Could you reproduce, exactly and alone, the lines running from the one with "<sup>9</sup> See UK’s" to the end of the data below?

Start of Working data

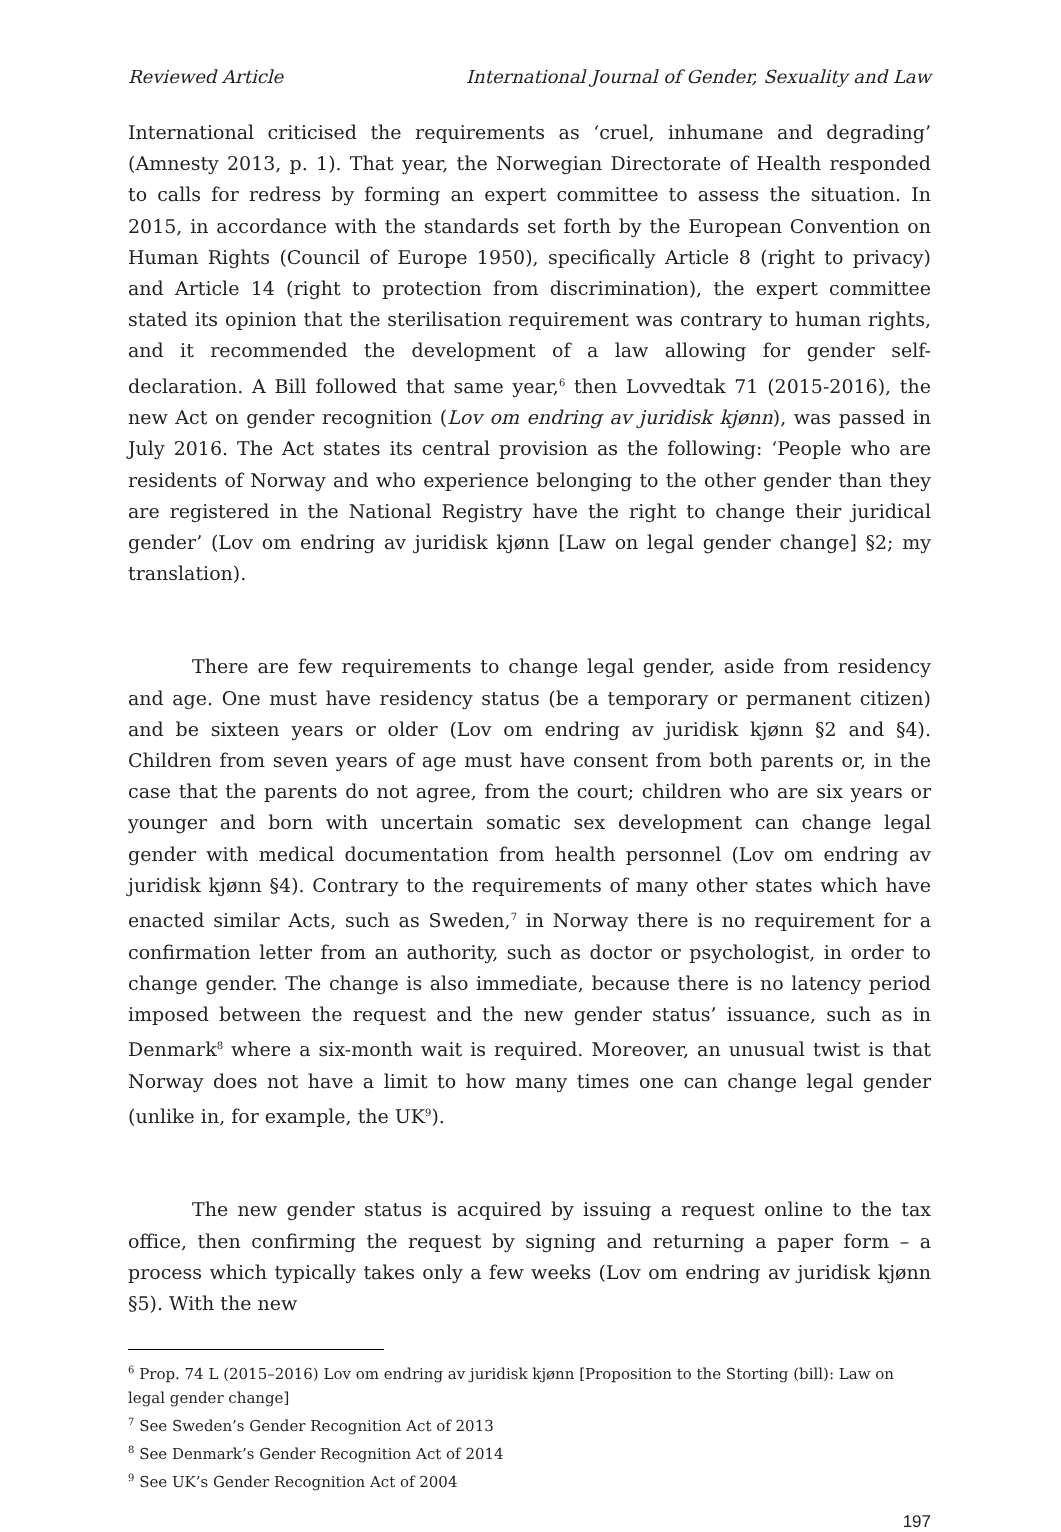Reviewed Article International Journal of Gender, Sexuality and Law
International criticised the requirements as ‘cruel, inhumane and degrading’ (Amnesty 2013, p. 1). That year, the Norwegian Directorate of Health responded to calls for redress by forming an expert committee to assess the situation. In 2015, in accordance with the standards set forth by the European Convention on Human Rights (Council of Europe 1950), specifically Article 8 (right to privacy) and Article 14 (right to protection from discrimination), the expert committee stated its opinion that the sterilisation requirement was contrary to human rights, and it recommended the development of a law allowing for gender self-declaration. A Bill followed that same year,<sup>6</sup> then Lovvedtak 71 (2015-2016), the new Act on gender recognition (Lov om endring av juridisk kjønn), was passed in July 2016. The Act states its central provision as the following: ‘People who are residents of Norway and who experience belonging to the other gender than they are registered in the National Registry have the right to change their juridical gender’ (Lov om endring av juridisk kjønn [Law on legal gender change] §2; my translation).
There are few requirements to change legal gender, aside from residency and age. One must have residency status (be a temporary or permanent citizen) and be sixteen years or older (Lov om endring av juridisk kjønn §2 and §4). Children from seven years of age must have consent from both parents or, in the case that the parents do not agree, from the court; children who are six years or younger and born with uncertain somatic sex development can change legal gender with medical documentation from health personnel (Lov om endring av juridisk kjønn §4). Contrary to the requirements of many other states which have enacted similar Acts, such as Sweden,<sup>7</sup> in Norway there is no requirement for a confirmation letter from an authority, such as doctor or psychologist, in order to change gender. The change is also immediate, because there is no latency period imposed between the request and the new gender status’ issuance, such as in Denmark<sup>8</sup> where a six-month wait is required. Moreover, an unusual twist is that Norway does not have a limit to how many times one can change legal gender (unlike in, for example, the UK<sup>9</sup>).
The new gender status is acquired by issuing a request online to the tax office, then confirming the request by signing and returning a paper form – a process which typically takes only a few weeks (Lov om endring av juridisk kjønn §5). With the new
<sup>6</sup> Prop. 74 L (2015–2016) Lov om endring av juridisk kjønn [Proposition to the Storting (bill): Law on legal gender change]
<sup>7</sup> See Sweden’s Gender Recognition Act of 2013
<sup>8</sup> See Denmark’s Gender Recognition Act of 2014
<sup>9</sup> See UK’s Gender Recognition Act of 2004
197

End of Working data

* Task response
<sup>9</sup> See UK’s Gender Recognition Act of 2004
197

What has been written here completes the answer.